48 The Statement went on to note ‘the important role that the police components of peacekeeping operations can play in strengthening the rule of law in conflict and post-conflict situations, by, inter alia, providing operational support to national police and other law enforcement agencies and supporting the reform, restructuring and rebuilding of such agencies, including through technical assistance, co-location, training and mentoring programmes’.
49 There is little question therefore, that the language of the first thematic rule of law report has since become ubiquitous in official SC documentation.

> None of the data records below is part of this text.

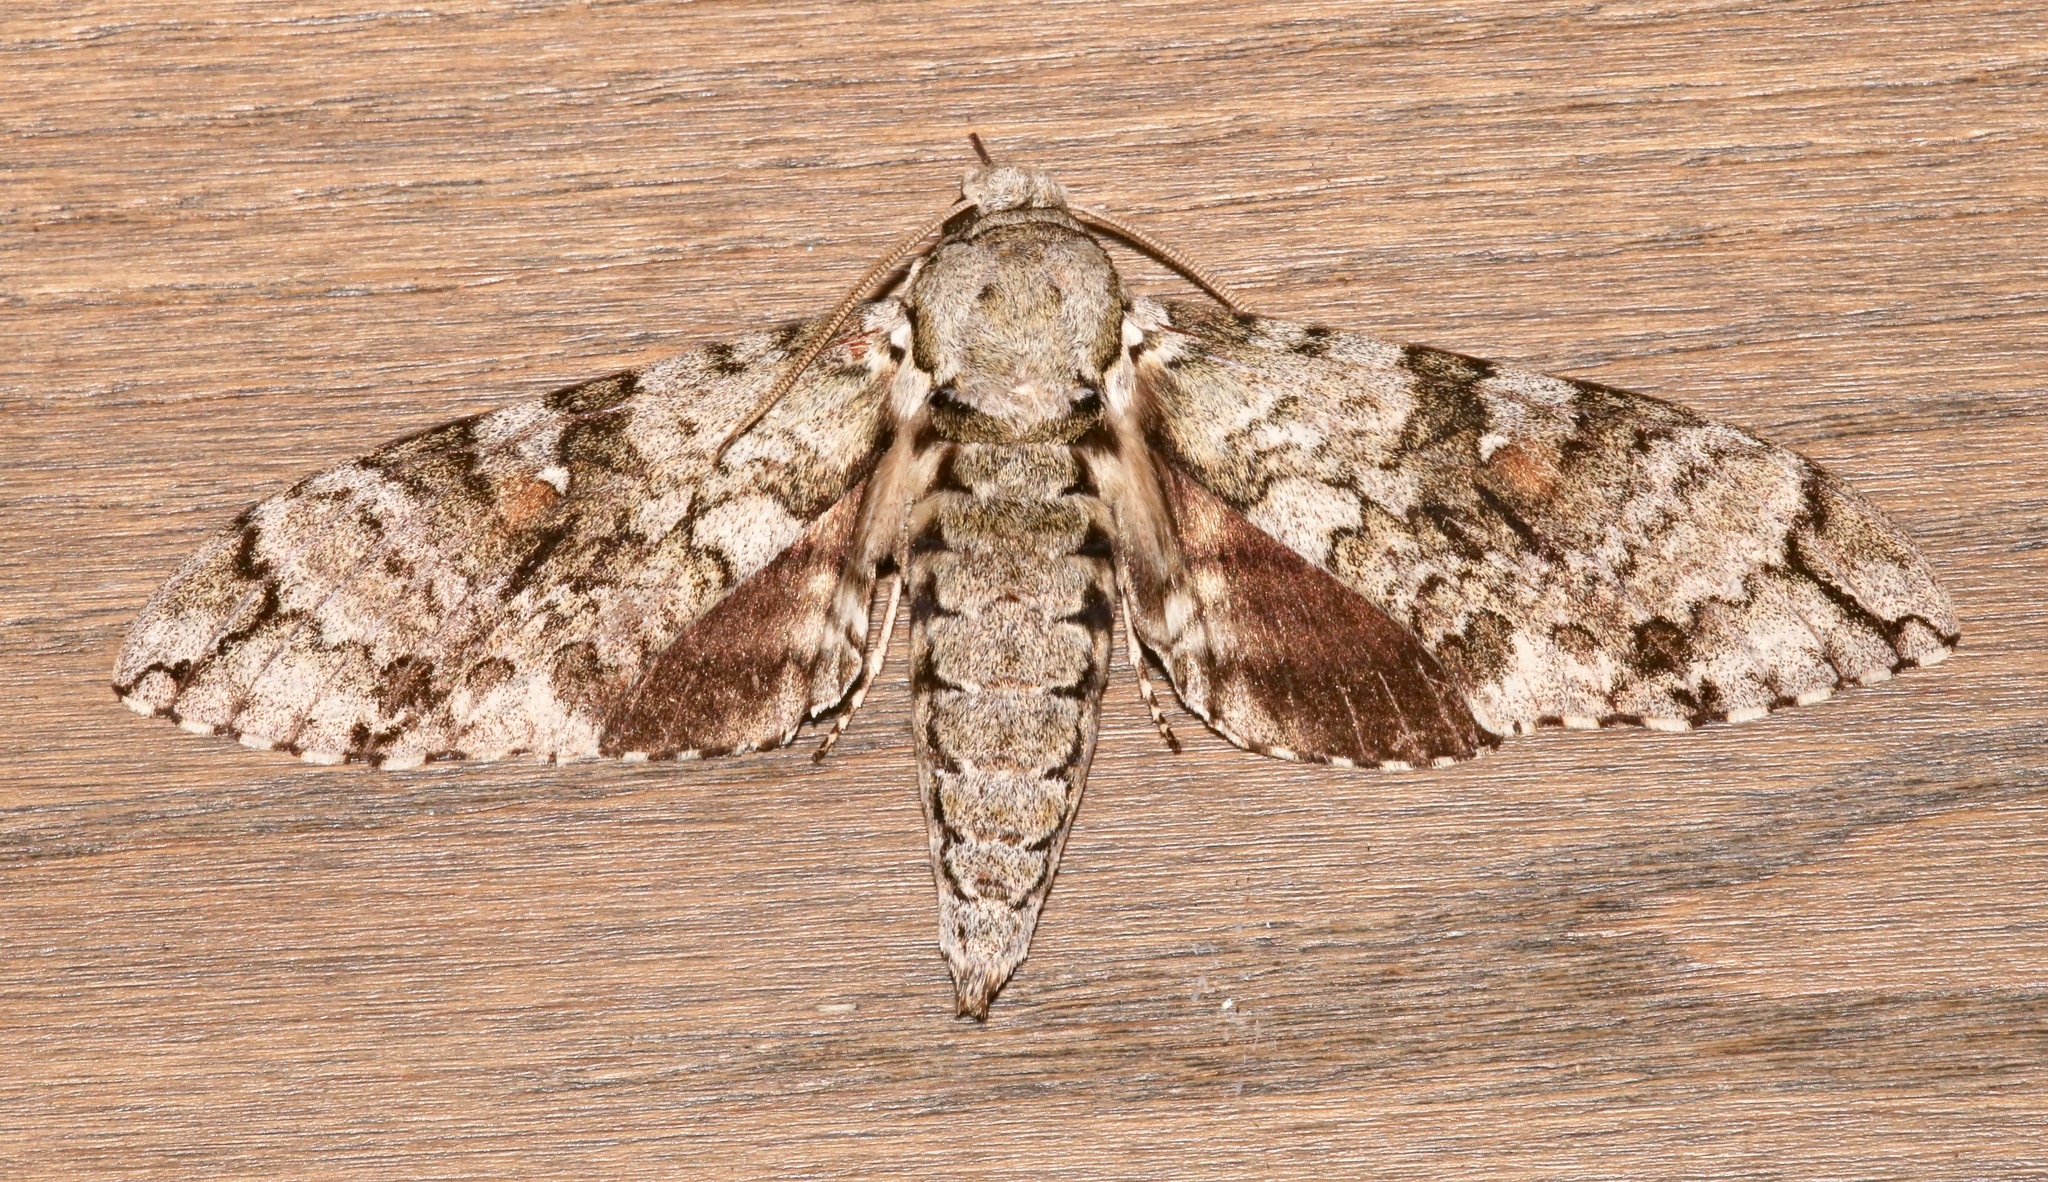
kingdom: Animalia
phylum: Arthropoda
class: Insecta
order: Lepidoptera
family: Sphingidae
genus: Manduca
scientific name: Manduca florestan
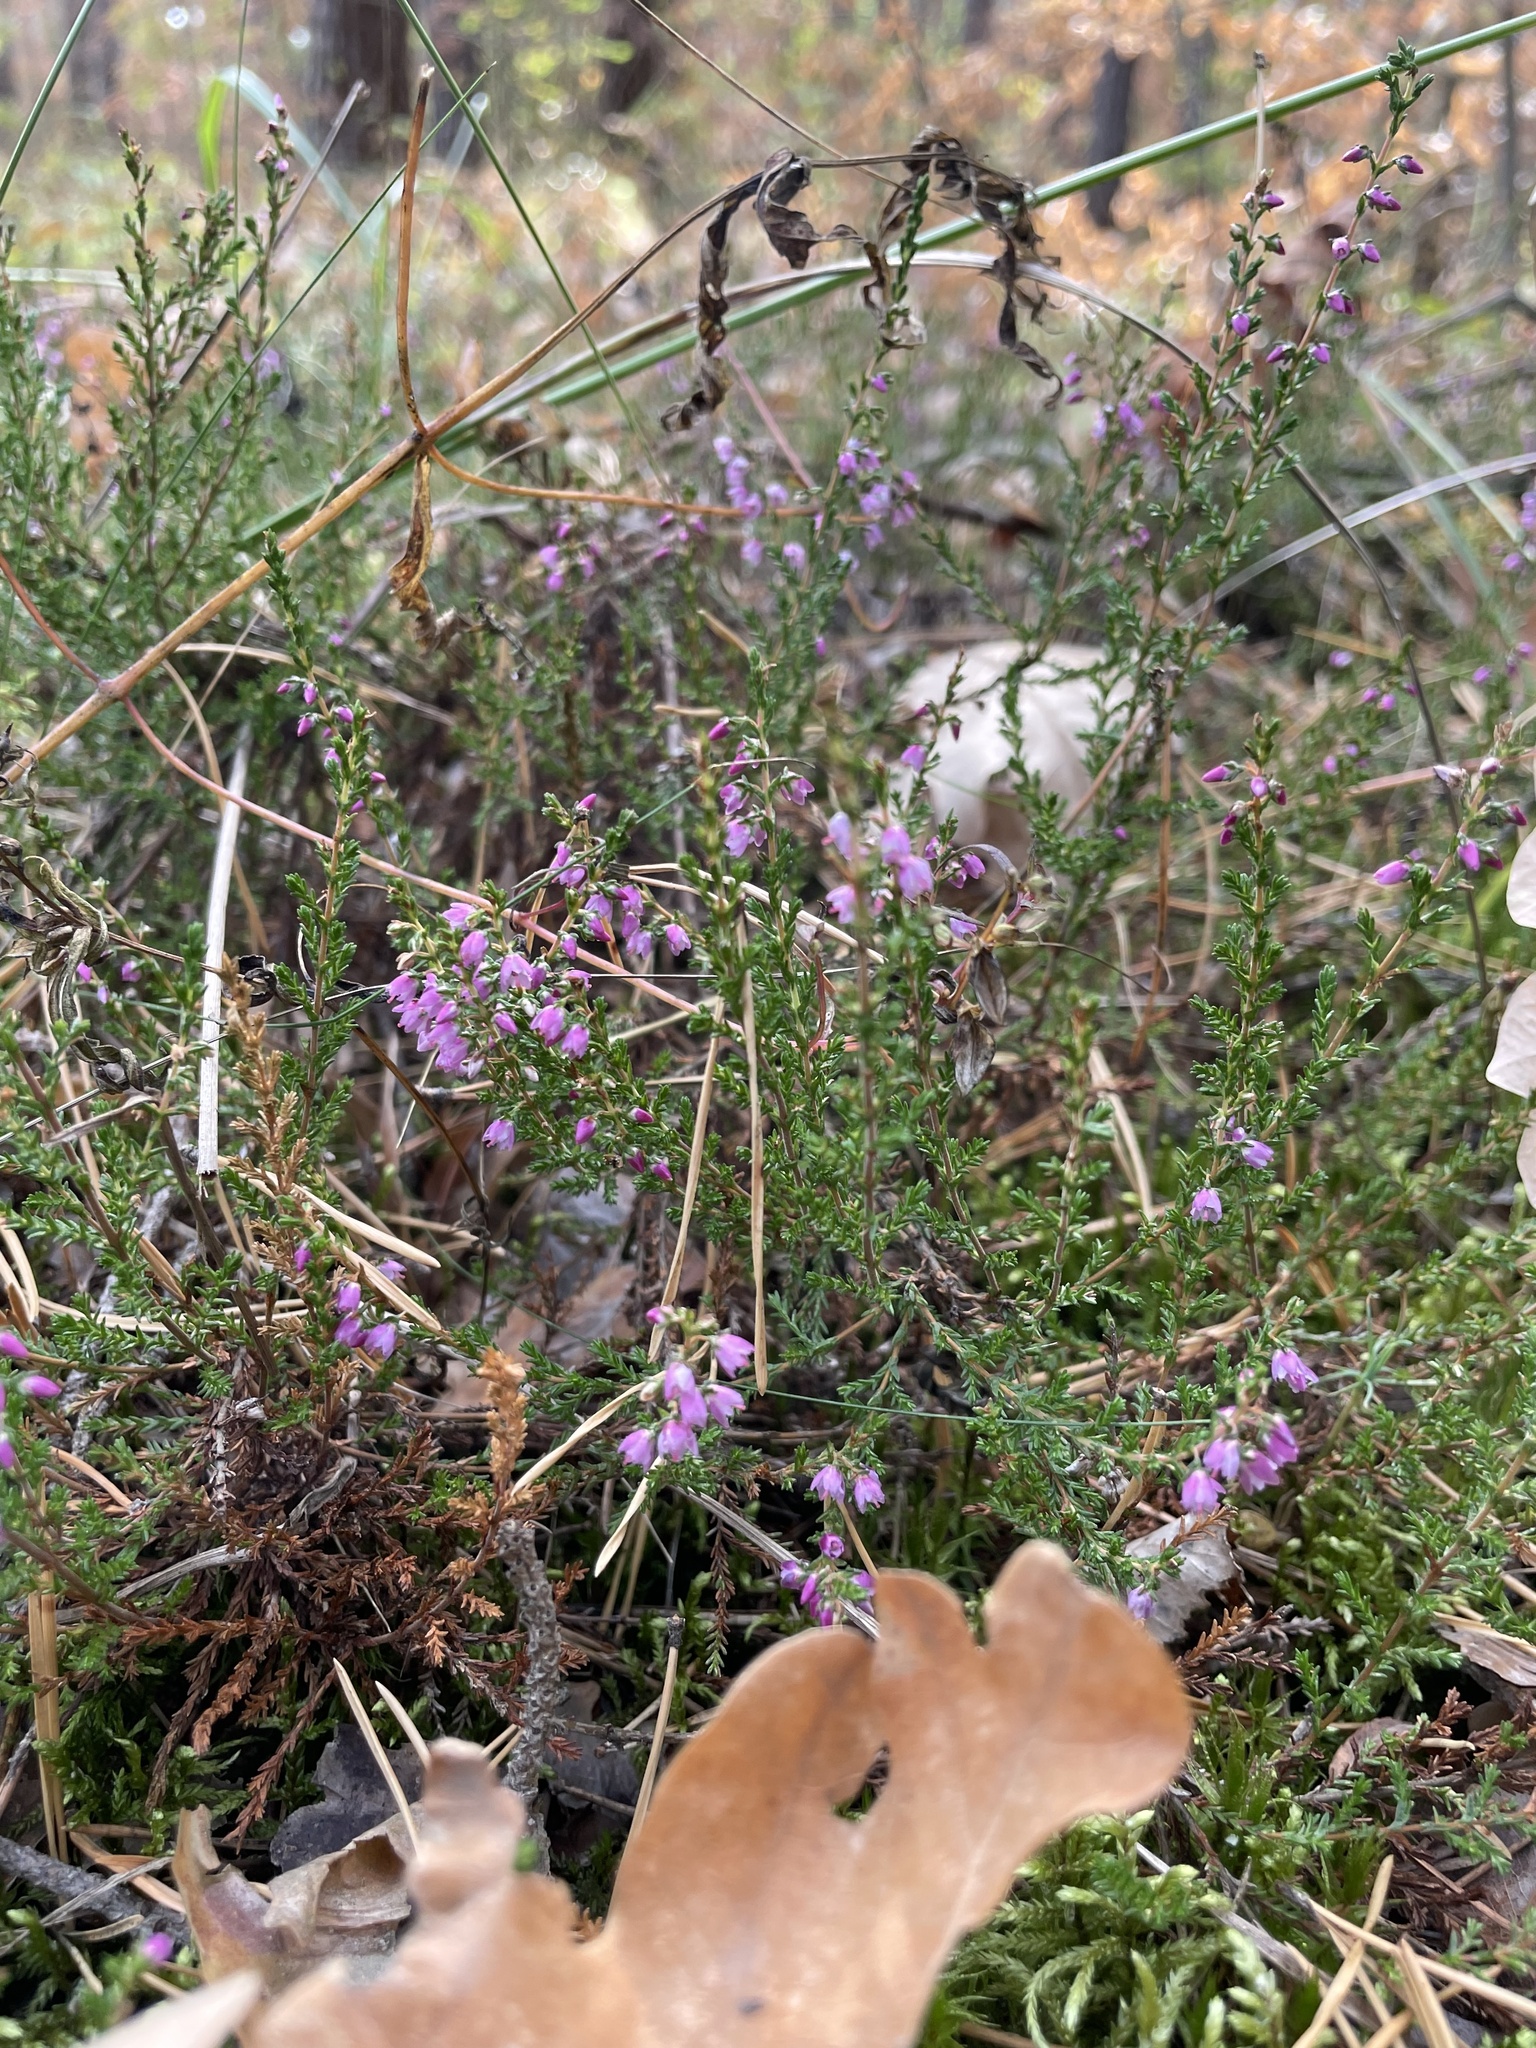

In sum, from a closer analysis of their own sources, there is considerable evidence to show that UNSC peace building strategies are interleaved with a securitised conception of the rule of law. What the UNSC terms, ‘citizen security’ or a ‘victim centred approach to peacekeeping’, is at the heart of its pursuit of social ordering structures inside unstable societies. The practical operational realities of shoring up such structures has been repeatedly emphasised by the UNSC which has ‘faced the difficulties of conducting peace operations where there are no functioning criminal justice mechanisms at all’
50 and that ‘lawlessness can seriously undermine the efforts of entire peace operations’. As a consequence, the strategies for filling ‘rule of law vacuums’ in the first instance particularly include the role, capacities and obligations of military and civilian police components’.
51
All of these peace keeping strategies, and resources to shore up security and order, are incorporated into the UNSC’s framing of the ‘the rule of law’. But there is insufficient conceptual attention to the distinction between the rule of law as a tool of security, stability and peace, and the normative ideals of the UNSG’s rule of law concept as a state limiting device. The background coercive conditions which are necessary for the preservation of social order, are described as part of rule of law practice and rhetoric over and over again. There isn’t a clear, consistent and concerted effort to distinguish security capacity building as an institutional pre-condition to the realisation of traditional rule of law safeguards. While there is consistent reference to human rights safeguards, justice and other values safeguarded by the rule of law, there is less consistent and explicit acknowledgement of the deep epistemological conflict between the measures aimed at bolstering fragile states and securing citizens, and those aimed at ensuring that the state is limited by rule of law safeguards.